The second thing worth mentioning took place after night had set in. I laid on the floor of the baggage car, watching the movement of lights along the opposite wall of the car. This was most intense when passing grade crossings, where automobile headlights cast bright beams, but was also fun to observe when away from roads: farm house lights would trace a long path along the wall, eventually fading out or suddenly disappearing when blocked by an obstruction. Sometimes I could see the shadows cast by the bars on the baggage car's window. This observation of lights while lying on one's back was the type of thing one could never experience on a passenger train. In that I took immense delight.

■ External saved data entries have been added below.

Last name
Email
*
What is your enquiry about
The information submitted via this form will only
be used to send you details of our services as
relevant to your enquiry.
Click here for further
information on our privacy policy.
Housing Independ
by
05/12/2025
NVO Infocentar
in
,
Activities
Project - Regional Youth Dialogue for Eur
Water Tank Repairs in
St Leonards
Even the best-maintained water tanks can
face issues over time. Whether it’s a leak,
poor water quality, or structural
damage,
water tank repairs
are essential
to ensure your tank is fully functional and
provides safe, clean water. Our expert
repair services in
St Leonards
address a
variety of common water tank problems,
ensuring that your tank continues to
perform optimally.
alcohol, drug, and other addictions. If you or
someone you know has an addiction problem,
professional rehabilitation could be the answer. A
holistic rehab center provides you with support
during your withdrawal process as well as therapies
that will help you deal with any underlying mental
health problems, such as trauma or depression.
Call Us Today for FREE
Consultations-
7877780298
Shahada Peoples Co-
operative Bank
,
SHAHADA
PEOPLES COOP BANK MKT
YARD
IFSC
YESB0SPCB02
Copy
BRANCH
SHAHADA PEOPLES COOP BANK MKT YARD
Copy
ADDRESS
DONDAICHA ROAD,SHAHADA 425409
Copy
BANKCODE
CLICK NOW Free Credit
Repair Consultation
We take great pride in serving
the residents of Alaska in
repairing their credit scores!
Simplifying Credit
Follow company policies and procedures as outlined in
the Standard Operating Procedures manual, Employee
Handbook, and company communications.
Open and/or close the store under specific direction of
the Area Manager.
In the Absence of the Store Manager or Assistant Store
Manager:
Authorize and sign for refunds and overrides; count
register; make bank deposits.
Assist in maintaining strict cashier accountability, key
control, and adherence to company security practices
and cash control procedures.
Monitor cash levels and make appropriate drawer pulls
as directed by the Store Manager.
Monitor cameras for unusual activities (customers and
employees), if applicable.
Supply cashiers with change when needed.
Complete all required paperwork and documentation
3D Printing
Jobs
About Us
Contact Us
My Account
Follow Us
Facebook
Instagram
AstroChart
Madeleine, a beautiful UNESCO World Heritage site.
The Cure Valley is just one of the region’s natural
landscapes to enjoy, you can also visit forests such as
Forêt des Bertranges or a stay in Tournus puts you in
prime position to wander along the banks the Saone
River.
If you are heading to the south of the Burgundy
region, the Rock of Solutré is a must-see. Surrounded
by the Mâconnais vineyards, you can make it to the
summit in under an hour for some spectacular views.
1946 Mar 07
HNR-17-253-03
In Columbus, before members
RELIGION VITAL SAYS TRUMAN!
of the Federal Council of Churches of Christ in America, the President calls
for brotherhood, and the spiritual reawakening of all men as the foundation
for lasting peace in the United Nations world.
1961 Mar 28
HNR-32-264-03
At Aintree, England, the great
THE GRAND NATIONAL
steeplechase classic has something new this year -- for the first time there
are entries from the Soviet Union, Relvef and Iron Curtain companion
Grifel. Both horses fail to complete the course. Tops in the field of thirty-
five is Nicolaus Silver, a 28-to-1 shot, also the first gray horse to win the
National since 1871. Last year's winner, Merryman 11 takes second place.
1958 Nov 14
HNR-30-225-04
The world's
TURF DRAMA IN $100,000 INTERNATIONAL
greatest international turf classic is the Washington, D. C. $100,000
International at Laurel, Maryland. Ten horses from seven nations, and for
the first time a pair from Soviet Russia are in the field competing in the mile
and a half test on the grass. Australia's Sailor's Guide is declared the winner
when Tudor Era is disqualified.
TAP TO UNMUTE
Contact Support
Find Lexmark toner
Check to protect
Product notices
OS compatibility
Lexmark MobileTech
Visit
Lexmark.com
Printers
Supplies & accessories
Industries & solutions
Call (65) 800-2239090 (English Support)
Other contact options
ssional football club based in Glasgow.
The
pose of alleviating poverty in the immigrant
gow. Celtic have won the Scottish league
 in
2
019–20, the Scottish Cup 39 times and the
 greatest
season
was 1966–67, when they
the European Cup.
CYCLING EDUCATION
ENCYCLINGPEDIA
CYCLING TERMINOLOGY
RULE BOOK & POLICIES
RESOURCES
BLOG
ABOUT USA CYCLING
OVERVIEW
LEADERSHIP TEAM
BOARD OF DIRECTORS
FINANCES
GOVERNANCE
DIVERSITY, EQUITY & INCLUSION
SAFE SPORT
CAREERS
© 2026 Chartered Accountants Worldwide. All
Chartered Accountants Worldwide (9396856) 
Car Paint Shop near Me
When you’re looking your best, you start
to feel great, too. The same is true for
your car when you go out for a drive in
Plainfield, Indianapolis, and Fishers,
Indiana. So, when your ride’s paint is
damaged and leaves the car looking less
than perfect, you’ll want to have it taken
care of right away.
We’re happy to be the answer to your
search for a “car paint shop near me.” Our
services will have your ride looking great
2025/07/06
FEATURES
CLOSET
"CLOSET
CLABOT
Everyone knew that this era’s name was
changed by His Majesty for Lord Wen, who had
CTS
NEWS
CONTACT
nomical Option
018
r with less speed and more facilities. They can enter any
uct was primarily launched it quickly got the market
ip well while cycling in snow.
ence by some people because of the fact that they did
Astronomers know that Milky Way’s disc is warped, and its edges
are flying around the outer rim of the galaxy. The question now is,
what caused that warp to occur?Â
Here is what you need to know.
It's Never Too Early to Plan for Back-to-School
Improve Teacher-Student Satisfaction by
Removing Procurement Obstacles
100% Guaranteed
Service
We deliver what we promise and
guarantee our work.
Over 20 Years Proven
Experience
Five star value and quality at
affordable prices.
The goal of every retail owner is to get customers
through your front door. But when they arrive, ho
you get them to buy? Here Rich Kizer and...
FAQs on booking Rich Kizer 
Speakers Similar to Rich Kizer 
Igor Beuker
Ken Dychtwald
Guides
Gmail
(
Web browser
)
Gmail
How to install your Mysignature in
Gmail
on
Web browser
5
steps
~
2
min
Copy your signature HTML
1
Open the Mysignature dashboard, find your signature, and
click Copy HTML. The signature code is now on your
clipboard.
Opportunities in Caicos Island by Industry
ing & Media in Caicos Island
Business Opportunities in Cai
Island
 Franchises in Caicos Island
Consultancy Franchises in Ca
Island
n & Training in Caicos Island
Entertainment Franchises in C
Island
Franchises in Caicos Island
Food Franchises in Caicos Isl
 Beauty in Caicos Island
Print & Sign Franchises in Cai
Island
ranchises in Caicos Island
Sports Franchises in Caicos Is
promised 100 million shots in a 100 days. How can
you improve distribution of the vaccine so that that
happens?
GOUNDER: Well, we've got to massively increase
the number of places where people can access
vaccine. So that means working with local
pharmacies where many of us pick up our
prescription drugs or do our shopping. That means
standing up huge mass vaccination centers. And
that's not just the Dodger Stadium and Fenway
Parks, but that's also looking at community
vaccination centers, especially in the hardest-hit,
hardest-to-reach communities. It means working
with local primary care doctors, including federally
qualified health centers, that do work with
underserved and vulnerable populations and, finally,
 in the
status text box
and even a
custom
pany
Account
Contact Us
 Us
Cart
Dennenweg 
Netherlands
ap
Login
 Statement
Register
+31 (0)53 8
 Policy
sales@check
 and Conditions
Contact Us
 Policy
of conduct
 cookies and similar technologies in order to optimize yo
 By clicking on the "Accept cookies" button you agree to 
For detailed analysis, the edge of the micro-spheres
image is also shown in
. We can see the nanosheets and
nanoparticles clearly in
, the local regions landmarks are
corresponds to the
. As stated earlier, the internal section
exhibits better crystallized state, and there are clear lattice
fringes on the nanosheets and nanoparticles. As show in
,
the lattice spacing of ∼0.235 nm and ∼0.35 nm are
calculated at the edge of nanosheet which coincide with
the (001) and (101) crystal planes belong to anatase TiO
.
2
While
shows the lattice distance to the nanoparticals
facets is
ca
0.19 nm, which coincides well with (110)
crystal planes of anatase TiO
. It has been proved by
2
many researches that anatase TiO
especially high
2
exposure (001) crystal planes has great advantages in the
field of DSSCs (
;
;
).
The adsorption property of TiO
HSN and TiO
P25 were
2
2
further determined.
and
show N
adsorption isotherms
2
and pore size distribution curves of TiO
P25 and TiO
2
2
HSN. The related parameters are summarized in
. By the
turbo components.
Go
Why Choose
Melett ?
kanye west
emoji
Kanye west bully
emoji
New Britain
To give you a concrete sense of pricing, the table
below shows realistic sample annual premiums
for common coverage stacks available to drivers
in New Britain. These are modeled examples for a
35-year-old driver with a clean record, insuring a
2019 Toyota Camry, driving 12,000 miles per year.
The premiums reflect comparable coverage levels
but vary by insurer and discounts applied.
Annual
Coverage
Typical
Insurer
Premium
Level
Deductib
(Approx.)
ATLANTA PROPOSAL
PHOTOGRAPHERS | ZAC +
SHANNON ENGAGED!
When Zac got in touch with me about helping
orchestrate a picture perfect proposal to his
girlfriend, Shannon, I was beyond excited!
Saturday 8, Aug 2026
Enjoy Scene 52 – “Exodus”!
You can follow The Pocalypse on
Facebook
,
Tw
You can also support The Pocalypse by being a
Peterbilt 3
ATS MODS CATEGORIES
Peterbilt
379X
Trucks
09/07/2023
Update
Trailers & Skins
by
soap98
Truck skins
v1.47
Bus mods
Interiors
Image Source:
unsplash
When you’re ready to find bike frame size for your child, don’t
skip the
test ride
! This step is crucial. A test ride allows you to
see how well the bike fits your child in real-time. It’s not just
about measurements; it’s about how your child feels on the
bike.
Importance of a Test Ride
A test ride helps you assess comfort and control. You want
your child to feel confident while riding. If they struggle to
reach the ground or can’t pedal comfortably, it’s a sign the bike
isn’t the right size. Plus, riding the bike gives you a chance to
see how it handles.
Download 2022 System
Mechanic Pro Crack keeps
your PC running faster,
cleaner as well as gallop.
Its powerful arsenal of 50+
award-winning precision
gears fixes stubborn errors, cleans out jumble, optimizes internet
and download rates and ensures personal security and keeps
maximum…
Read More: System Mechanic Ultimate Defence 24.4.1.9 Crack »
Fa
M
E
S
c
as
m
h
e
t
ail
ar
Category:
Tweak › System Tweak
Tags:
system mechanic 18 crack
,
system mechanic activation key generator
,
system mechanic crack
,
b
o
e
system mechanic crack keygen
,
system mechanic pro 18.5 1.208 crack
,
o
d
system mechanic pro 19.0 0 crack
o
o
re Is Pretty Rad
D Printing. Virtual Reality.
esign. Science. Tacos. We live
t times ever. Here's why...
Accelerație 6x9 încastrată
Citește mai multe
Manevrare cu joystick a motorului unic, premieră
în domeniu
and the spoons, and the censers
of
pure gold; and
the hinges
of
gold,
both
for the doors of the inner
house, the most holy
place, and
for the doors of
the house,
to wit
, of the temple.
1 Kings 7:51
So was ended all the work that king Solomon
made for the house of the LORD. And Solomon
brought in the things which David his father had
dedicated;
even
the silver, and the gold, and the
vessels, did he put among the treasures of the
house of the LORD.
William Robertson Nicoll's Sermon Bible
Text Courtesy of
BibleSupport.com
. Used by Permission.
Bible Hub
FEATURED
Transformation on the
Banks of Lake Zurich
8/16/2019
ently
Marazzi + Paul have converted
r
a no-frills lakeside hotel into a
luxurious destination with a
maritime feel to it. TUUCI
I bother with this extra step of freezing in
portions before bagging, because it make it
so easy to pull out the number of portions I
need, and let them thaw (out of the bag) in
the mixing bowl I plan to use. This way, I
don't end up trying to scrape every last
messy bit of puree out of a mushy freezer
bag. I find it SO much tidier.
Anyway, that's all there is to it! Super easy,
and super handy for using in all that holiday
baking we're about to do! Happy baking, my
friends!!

The third item concerned a stop in the middle of the night outside some town in Ohio. The location is of no importance. What was meaningful was my sudden urge to defecate. Nature's call had to be answered and I didn't want to do it in the car, though on later trips I figured out how to do it. With toilet kit (paper and knife) in hand I walked about 100 feet ahead of my car. Under a starry sky I dropped my drawers, squatted, and let fly, decorating a few square inches of the landscape with excrement. I had an epiphany of sorts as my attention shifted from the progress of my performance to the state of the train (was it moving?) to the grandeur of the star-filled sky. I was at one with the cosmos, contributing to the never-ending cycle of life. That it happened in Ohio had no meaning: it would have had the same metaphysical significance anywhere. I completed the celestial circle by digging a crude hole (remember the knife?) and burying the fruits of my labor. You have to squat under a starry sky next to a freight train to appreciate my relating this story. After that necessary act I got back into the baggage car, went to sleep, and slept through the rest of Ohio.

THURSDAY

It was about 0630 when I woke up to a bright sunny day, traveling along a river. Early morning traffic on the nearby road was the only sign of life. I saw a sign referring to Rochester, so it was clear that I was in Pennsylvania, about 30 miles northwest of Pittsburgh. I knew that it could not be Rochester, New York, my ultimate destination. That placed me less than 15 miles from Conway, where my train would terminate. Pre-trip study of railroad routes and operations had taught me that Conway was the site of Penn Central's largest freight yard.

After passing through two more towns I entered the west end of the huge yard at Conway. As is the case with any big yard, it seemed to take forever for the train to get situated on a yard track and stop. Finally the wheels stopped moving. For the first time in my life I stepped onto Pennsylvania soil. It was 0720. Figuring that I had stopped in the section of the yard for incoming trains, I crossed a few tracks and started walking east on a service road to find the departure yard. Some men in a railroad company repair truck drove up from behind me and stopped, asking me where I was headed. I replied that I was looking for a train going to Buffalo, so they told me to hop in - they'd take me where I needed to go. I gladly accepted their offer. This was the start of an amazing story of assistance rendered to a young college student acting as a part-time hobo.